*** Material provided ***
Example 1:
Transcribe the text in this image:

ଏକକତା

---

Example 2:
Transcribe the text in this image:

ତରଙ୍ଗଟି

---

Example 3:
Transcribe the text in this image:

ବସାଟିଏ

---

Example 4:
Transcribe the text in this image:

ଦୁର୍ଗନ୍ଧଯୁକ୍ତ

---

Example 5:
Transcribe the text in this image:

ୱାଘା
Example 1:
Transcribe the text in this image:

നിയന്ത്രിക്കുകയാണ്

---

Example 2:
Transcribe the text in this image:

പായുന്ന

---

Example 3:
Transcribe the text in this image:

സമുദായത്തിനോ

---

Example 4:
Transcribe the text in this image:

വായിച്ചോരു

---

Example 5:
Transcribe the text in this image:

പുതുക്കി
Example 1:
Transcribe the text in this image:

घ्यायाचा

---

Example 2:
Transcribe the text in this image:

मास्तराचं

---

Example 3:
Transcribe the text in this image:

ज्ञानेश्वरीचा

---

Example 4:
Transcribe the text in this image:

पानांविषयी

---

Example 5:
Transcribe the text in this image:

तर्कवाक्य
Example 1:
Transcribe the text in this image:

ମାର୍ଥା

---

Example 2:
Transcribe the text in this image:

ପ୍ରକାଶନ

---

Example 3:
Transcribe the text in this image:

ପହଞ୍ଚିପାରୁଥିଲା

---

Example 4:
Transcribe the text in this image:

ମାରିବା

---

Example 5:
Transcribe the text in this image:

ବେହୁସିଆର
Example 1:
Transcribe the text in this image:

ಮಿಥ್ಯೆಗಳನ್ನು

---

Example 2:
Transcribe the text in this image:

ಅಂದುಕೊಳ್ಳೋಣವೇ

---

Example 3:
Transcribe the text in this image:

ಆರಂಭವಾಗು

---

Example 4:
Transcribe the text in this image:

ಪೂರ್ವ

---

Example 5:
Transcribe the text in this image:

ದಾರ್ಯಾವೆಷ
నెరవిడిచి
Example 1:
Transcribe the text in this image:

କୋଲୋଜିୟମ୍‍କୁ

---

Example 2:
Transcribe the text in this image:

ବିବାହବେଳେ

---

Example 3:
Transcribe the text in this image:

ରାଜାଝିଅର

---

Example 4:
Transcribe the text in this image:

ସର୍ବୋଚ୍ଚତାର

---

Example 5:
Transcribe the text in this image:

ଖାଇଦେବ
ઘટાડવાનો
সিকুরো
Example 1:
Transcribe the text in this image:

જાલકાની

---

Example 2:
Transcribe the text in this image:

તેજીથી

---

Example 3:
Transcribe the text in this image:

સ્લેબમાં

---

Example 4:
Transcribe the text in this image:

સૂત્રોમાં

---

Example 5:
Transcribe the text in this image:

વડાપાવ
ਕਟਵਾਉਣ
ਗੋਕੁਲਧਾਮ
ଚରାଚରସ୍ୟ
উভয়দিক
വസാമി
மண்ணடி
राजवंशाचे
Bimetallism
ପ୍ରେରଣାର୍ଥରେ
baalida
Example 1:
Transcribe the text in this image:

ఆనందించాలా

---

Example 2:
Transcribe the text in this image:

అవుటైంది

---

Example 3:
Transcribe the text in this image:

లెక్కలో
*** End of Material provided ***
What you have to do
Write the records above out again precisely.

Response to the exercise
Example 1:
Transcribe the text in this image:

ଏକକତା

---

Example 2:
Transcribe the text in this image:

ତରଙ୍ଗଟି

---

Example 3:
Transcribe the text in this image:

ବସାଟିଏ

---

Example 4:
Transcribe the text in this image:

ଦୁର୍ଗନ୍ଧଯୁକ୍ତ

---

Example 5:
Transcribe the text in this image:

ୱାଘା
Example 1:
Transcribe the text in this image:

നിയന്ത്രിക്കുകയാണ്

---

Example 2:
Transcribe the text in this image:

പായുന്ന

---

Example 3:
Transcribe the text in this image:

സമുദായത്തിനോ

---

Example 4:
Transcribe the text in this image:

വായിച്ചോരു

---

Example 5:
Transcribe the text in this image:

പുതുക്കി
Example 1:
Transcribe the text in this image:

घ्यायाचा

---

Example 2:
Transcribe the text in this image:

मास्तराचं

---

Example 3:
Transcribe the text in this image:

ज्ञानेश्वरीचा

---

Example 4:
Transcribe the text in this image:

पानांविषयी

---

Example 5:
Transcribe the text in this image:

तर्कवाक्य
Example 1:
Transcribe the text in this image:

ମାର୍ଥା

---

Example 2:
Transcribe the text in this image:

ପ୍ରକାଶନ

---

Example 3:
Transcribe the text in this image:

ପହଞ୍ଚିପାରୁଥିଲା

---

Example 4:
Transcribe the text in this image:

ମାରିବା

---

Example 5:
Transcribe the text in this image:

ବେହୁସିଆର
Example 1:
Transcribe the text in this image:

ಮಿಥ್ಯೆಗಳನ್ನು

---

Example 2:
Transcribe the text in this image:

ಅಂದುಕೊಳ್ಳೋಣವೇ

---

Example 3:
Transcribe the text in this image:

ಆರಂಭವಾಗು

---

Example 4:
Transcribe the text in this image:

ಪೂರ್ವ

---

Example 5:
Transcribe the text in this image:

ದಾರ್ಯಾವೆಷ
నెరవిడిచి
Example 1:
Transcribe the text in this image:

କୋଲୋଜିୟମ୍‍କୁ

---

Example 2:
Transcribe the text in this image:

ବିବାହବେଳେ

---

Example 3:
Transcribe the text in this image:

ରାଜାଝିଅର

---

Example 4:
Transcribe the text in this image:

ସର୍ବୋଚ୍ଚତାର

---

Example 5:
Transcribe the text in this image:

ଖାଇଦେବ
ઘટાડવાનો
সিকুরো
Example 1:
Transcribe the text in this image:

જાલકાની

---

Example 2:
Transcribe the text in this image:

તેજીથી

---

Example 3:
Transcribe the text in this image:

સ્લેબમાં

---

Example 4:
Transcribe the text in this image:

સૂત્રોમાં

---

Example 5:
Transcribe the text in this image:

વડાપાવ
ਕਟਵਾਉਣ
ਗੋਕੁਲਧਾਮ
ଚରାଚରସ୍ୟ
উভয়দিক
വസാമി
மண்ணடி
राजवंशाचे
Bimetallism
ପ୍ରେରଣାର୍ଥରେ
baalida
Example 1:
Transcribe the text in this image:

ఆనందించాలా

---

Example 2:
Transcribe the text in this image:

అవుటైంది

---

Example 3:
Transcribe the text in this image:

లెక్కలో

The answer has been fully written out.